In early June, the aggressor-controlled Crimean “media” announced the “participation of a Crimean delegation” in the 15th Republican Festival of National Cultures held in the Grodno Region of Belarus.
The main “partner” of the Crimean collaborators brought to Grodno and their permanent overseer, Mikhail Solomentsev, the previously described protégé of Georgy Muradov, was the aggressor’s local consulate.
To circumvent the obvious disregard for the “Crimean delegation” by the authorities, even in a regime as “loyal” to the Kremlin as the current Minsk regime, the organizers of this trip applied the previously proven “Uzbek experience,” where all sorts of fake “agreements” were signed with schools and the like.
This time, “agreements with Crimean colleagues” were announced for the Iwye Museum of National Cultures and the Iwye Secondary School, with the so-called Bakhchisarai “A.I. Maltsev School Academy” and the “Yalta Historical and Literary Museum” acting as counterparties.
The Russian intelligence services’ focus on the city of Iwye was far from accidental—a significant number of Belarusian Tatars have traditionally lived there for centuries.

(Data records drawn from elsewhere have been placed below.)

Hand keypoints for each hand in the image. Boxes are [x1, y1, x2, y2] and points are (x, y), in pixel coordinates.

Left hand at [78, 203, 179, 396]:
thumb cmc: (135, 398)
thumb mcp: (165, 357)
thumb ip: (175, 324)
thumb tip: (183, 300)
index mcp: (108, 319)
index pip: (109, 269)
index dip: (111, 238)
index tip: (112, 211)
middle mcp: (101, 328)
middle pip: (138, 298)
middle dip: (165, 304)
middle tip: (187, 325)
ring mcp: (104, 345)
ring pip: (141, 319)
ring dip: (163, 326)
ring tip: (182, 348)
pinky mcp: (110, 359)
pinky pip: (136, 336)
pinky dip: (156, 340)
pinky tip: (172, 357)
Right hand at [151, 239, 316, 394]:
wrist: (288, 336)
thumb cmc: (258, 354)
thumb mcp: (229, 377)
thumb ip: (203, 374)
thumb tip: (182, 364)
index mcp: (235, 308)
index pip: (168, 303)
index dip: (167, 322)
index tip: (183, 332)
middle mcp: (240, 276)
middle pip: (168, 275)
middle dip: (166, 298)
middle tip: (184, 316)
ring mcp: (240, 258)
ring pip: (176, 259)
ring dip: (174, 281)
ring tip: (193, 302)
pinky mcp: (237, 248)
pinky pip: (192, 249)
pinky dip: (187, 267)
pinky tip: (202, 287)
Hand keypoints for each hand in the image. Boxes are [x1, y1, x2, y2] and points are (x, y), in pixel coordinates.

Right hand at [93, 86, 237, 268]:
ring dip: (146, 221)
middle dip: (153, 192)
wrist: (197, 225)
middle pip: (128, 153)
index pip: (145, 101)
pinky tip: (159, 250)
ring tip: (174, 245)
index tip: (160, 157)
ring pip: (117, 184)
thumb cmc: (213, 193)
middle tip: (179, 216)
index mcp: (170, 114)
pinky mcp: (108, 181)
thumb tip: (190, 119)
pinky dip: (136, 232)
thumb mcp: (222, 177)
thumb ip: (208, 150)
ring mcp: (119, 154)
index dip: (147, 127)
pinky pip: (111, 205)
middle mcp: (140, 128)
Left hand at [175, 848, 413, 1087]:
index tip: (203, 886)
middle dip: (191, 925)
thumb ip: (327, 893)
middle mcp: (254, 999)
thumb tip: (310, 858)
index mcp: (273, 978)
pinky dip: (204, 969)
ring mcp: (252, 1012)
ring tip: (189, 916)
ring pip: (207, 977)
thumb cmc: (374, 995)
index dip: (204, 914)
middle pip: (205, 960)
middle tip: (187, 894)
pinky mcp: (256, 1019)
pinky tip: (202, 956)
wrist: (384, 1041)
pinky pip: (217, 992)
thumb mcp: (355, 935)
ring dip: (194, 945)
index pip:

And so, in addition to the “chief Crimean Belarusian” Roman Chegrinets, and the “Crimean newspaper” propagandists like Maria Volkonskaya, the Crimean Tatar collaborators were spotted in the train of the current “Crimean delegation”: “deputy Mufti” Raim Gafarov, “rector” and “state council deputy” Chingis Yakubov, as well as the fake “chairman of the state committee” Ruslan Yakubov, and “ensemble director” Elmira Nalbantova.